**TESTO ESERCIZIO**:

####

AMITA TORQUATO TASSO

AMITA TORQUATO TASSO

AMITA TORQUATO TASSO


Aminta

E’ un dramma pastorale composto nel 1573 e rappresentato quello stesso anno durante una festa di corte. E’ diviso in cinque atti inframmezzati da cori, preceduti da un prologo e conclusi da un epilogo; è scritto in versi endecasillabi e settenari liberamente alternati. Nel prologo, Amore, sfuggito alla vigilanza della madre Venere, manifesta il proposito di rifugiarsi tra i pastori, per ferire il cuore di una ninfa, ancora ribelle alla sua legge, Silvia, sorda dinanzi all’amore appassionato del pastore Aminta.

I Atto

Presenta i due giovani a colloquio con i loro maturi confidenti, Dafne e Tirsi. Dafne esorta Silvia a cedere alle dolci gioie dell’amore, Aminta rivela a Tirsi il suo tormento, nato dall’amore non corrisposto per Silvia e gli racconta come esso sia germogliato nel suo animo. L’atto si è concluso con un coro che esalta l’amore e rimpiange l’età dell’oro, quando nessun freno morale si opponeva al libero espandersi dei sensi.

####

**DATI ESTRATTI**:
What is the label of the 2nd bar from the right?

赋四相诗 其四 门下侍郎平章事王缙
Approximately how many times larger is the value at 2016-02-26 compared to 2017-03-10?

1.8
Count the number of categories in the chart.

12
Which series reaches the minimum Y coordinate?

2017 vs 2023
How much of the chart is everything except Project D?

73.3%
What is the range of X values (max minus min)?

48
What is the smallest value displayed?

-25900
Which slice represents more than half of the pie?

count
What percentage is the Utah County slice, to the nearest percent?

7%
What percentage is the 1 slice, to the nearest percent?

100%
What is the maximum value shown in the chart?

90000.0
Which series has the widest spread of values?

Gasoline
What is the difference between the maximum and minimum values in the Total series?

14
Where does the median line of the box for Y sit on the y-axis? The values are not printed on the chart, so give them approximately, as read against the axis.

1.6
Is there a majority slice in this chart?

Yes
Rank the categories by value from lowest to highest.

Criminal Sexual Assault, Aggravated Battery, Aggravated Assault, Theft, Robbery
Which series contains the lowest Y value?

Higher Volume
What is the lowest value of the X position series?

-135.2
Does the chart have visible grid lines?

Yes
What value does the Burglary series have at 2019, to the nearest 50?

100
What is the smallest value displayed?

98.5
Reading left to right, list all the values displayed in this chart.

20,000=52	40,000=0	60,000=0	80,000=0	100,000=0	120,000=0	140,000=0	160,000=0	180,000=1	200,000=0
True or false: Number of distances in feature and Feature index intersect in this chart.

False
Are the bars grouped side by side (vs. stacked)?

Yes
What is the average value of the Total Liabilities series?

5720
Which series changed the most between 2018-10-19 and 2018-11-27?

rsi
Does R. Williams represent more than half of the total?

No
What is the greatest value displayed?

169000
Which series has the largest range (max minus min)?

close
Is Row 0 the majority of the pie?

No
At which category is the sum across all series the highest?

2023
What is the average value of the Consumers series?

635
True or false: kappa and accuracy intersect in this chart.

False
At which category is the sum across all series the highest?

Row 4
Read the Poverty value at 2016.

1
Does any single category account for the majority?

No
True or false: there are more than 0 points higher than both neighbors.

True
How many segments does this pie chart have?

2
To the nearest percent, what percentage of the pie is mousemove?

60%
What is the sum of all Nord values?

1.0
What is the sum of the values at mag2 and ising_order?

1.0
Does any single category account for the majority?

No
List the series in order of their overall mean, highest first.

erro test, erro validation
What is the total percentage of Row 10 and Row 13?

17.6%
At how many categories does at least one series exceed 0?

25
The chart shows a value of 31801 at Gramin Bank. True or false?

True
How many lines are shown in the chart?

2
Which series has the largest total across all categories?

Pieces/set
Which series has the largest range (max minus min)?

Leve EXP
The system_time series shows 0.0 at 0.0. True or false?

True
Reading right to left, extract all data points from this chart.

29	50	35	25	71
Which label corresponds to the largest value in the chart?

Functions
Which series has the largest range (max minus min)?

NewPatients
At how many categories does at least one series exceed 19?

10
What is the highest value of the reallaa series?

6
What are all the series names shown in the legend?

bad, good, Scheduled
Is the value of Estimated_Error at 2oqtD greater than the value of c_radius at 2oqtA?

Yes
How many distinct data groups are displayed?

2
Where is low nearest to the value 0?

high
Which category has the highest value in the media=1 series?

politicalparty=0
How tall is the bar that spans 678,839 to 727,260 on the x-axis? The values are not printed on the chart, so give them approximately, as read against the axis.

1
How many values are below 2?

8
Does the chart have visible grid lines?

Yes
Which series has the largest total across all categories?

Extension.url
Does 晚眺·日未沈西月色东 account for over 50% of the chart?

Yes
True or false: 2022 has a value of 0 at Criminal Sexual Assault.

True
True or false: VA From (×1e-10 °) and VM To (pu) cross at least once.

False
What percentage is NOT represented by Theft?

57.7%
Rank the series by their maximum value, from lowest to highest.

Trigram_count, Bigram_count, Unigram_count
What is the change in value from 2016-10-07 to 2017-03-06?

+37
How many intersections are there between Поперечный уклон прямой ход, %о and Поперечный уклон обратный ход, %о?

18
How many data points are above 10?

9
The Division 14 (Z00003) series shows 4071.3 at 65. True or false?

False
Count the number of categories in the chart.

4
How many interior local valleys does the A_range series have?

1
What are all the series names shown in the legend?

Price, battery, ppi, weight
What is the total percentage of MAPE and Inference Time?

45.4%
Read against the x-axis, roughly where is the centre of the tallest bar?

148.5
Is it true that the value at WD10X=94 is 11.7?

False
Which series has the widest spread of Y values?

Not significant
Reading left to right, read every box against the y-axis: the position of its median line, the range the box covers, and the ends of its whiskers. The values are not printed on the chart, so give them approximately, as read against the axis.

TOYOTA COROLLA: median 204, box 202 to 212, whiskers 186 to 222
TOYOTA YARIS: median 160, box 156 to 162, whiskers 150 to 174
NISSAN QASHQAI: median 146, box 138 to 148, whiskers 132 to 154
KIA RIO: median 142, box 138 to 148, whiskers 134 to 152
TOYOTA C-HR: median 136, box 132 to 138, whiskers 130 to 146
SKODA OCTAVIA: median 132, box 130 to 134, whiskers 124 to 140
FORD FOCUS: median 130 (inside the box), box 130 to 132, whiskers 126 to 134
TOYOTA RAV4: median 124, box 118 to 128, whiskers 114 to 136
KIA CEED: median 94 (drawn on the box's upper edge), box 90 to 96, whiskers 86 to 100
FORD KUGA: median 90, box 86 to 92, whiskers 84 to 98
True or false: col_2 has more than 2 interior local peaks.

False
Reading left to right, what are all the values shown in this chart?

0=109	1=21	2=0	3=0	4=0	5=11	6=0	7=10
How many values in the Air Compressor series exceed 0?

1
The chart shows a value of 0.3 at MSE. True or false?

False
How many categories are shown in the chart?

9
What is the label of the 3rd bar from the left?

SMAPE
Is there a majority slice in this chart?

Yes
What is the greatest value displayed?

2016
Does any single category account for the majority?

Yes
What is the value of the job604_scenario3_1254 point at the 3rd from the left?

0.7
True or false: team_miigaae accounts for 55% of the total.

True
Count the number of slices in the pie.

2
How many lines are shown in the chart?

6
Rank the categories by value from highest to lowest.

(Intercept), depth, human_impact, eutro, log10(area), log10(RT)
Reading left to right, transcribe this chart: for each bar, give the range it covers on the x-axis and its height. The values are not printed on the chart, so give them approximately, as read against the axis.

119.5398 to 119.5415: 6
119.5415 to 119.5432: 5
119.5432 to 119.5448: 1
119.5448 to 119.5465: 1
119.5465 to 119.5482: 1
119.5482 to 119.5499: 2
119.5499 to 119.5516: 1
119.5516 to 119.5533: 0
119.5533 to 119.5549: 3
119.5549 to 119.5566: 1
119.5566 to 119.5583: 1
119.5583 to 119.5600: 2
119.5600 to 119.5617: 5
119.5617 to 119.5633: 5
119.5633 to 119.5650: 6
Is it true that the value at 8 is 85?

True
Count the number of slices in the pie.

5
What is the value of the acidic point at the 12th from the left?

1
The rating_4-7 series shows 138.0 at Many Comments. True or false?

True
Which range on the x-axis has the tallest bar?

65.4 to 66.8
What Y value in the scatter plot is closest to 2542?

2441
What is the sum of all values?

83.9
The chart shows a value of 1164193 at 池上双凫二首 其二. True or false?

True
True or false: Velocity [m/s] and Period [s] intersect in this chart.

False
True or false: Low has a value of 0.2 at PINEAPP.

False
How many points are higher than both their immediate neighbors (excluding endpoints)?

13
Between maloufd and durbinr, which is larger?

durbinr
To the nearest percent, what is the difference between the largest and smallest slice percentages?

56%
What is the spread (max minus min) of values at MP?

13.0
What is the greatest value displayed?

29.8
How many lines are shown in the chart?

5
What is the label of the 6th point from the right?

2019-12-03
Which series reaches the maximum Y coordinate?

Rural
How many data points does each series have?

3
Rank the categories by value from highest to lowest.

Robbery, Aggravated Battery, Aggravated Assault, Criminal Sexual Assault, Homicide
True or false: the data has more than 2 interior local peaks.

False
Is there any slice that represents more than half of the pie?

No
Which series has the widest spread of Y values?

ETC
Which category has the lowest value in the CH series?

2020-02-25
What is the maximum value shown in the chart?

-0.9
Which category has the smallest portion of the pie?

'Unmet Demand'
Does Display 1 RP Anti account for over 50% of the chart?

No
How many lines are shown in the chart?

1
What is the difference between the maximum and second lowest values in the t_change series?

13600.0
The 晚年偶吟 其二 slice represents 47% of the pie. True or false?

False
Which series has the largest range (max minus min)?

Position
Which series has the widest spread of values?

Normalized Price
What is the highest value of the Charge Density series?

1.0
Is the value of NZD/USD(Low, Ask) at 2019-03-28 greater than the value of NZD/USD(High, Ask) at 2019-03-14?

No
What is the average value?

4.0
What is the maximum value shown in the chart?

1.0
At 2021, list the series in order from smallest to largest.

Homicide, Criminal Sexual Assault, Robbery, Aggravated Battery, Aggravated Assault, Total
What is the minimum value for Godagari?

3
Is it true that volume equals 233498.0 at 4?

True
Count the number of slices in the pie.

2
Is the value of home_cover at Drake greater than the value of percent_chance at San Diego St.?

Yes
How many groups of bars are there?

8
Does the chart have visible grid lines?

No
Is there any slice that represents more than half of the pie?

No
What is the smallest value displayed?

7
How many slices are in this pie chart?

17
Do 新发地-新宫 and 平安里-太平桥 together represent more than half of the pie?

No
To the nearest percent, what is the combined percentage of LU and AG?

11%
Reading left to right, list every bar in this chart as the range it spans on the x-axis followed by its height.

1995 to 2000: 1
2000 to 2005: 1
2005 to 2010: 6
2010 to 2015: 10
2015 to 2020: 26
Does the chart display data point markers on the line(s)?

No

####

**DA FARE 1**:
Rispondi a queste domande sul testo dell'Aminta:
(a) In che anno è stato composto il dramma?
(b) Come si chiama la madre di Amore?
(c) A chi racconta il suo tormento Aminta nel primo atto?
**DA FARE 2**:
Ricopia dal testo dell'Aminta il passo che comincia con "Presenta i due" e finisce con "espandersi dei sensi.".

**SPAZIO RISPOSTA 1**:
(a) Nel 1573.
(b) Venere.
(c) A Tirsi.

**SPAZIO RISPOSTA 2**:
Presenta i due giovani a colloquio con i loro maturi confidenti, Dafne e Tirsi. Dafne esorta Silvia a cedere alle dolci gioie dell’amore, Aminta rivela a Tirsi il suo tormento, nato dall’amore non corrisposto per Silvia e gli racconta come esso sia germogliato nel suo animo. L’atto si è concluso con un coro che esalta l’amore e rimpiange l’età dell’oro, quando nessun freno morale si opponeva al libero espandersi dei sensi.